◆ **Instructions to follow**
Using the entries that follow, report how many lines contain the word "Right". Only the number is wanted.

─── Input data

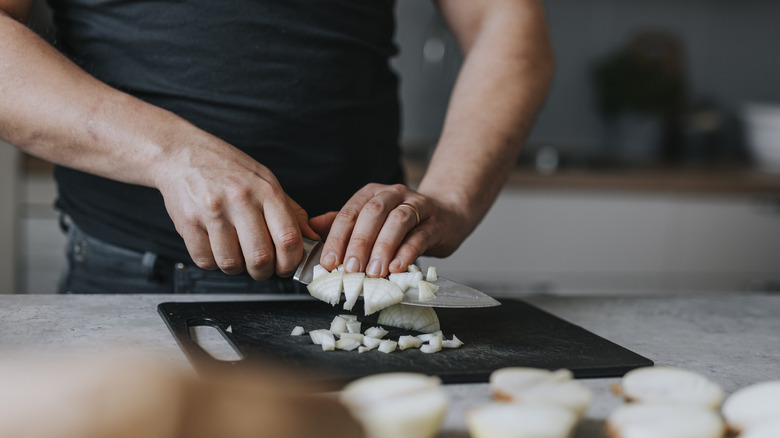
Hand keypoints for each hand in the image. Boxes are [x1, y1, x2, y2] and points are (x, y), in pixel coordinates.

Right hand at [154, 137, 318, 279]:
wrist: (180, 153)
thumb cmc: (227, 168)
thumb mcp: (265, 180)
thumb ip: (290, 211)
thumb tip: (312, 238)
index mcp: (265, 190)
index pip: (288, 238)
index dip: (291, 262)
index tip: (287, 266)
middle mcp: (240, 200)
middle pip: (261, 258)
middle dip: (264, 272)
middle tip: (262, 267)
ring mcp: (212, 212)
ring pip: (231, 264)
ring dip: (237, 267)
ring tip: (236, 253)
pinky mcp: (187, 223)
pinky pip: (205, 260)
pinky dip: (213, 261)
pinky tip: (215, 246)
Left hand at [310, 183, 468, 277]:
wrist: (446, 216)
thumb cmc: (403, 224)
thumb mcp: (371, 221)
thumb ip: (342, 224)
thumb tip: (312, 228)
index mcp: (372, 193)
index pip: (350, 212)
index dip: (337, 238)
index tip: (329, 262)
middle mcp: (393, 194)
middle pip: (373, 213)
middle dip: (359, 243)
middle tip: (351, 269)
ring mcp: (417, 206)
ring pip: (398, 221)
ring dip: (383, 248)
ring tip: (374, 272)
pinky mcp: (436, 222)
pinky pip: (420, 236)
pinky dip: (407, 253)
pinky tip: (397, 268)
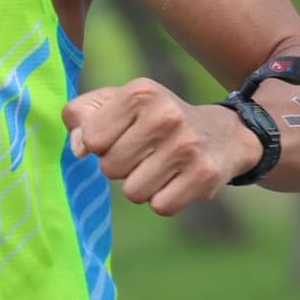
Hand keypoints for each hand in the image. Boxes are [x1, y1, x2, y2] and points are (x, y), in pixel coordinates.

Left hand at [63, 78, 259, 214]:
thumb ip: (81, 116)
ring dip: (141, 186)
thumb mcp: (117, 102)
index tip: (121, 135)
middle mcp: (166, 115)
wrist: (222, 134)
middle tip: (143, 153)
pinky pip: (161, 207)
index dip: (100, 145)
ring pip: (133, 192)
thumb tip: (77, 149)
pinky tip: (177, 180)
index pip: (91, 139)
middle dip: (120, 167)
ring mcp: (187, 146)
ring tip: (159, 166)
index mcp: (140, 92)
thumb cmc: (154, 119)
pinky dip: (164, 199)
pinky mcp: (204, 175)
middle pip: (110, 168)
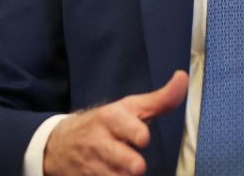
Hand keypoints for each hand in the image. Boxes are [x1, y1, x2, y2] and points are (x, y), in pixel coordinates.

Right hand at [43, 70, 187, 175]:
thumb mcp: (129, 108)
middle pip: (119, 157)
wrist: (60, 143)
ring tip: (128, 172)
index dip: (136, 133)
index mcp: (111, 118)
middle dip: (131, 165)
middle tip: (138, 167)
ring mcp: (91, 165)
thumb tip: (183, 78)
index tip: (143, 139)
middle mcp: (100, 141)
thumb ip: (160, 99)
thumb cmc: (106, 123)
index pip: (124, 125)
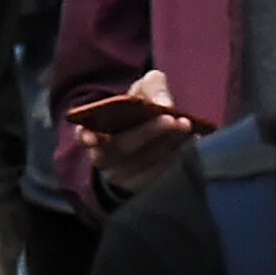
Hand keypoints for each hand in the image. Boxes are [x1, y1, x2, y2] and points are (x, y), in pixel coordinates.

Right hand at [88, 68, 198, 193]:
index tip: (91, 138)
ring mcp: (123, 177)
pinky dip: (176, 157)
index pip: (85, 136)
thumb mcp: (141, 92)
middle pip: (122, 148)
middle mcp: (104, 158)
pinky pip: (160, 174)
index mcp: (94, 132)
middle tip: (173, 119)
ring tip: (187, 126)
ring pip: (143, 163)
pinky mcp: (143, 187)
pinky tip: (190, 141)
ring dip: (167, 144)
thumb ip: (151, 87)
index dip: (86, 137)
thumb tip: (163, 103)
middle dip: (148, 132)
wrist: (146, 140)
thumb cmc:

──────

◆ **Solved problem**
3